With the rise in overhead costs that they can do nothing about - such as energy, business rates and the minimum wage - retailers have no option but to try to manage the costs that they do have control over. It hasn't just been fashion retailers such as Marks & Spencer, New Look and Matalan, but the supermarkets, which have been turning the screw.

No one denies this makes life tough for suppliers, but because of the intensity of price competition, the alternative to tough terms is retailers failing.

The key is that the relationship with suppliers is seen as a partnership. Retailers are entitled to share the pain with their suppliers in difficult times, but the quid pro quo is that this needs to be remembered in good times and rewarded by loyalty - and, hopefully, increased volumes.

Retailers get a lot of stick, sometimes fairly, sometimes not, but this week's Business in the Community Awards showed just how the sector is taking the lead on responsible business practices.
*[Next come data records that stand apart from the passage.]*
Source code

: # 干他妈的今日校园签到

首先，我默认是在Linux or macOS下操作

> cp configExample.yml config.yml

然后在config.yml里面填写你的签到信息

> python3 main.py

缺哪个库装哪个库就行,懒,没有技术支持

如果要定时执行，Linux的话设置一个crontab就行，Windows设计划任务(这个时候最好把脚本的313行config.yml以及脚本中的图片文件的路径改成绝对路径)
Marks & Spencer was named company of the year, Waitrose picked up a gong and Tesco and Boots came close. The Prince of Wales gave out two special awards, both to retailers - John Lewis chairman Sir Stuart Hampson and ex-Asda boss Allan Leighton.

Because they are in the public eye, retailers come under more pressure than most big businesses to ensure their business practices are socially and environmentally friendly. It is to the industry's credit that it is rising to the challenge so well.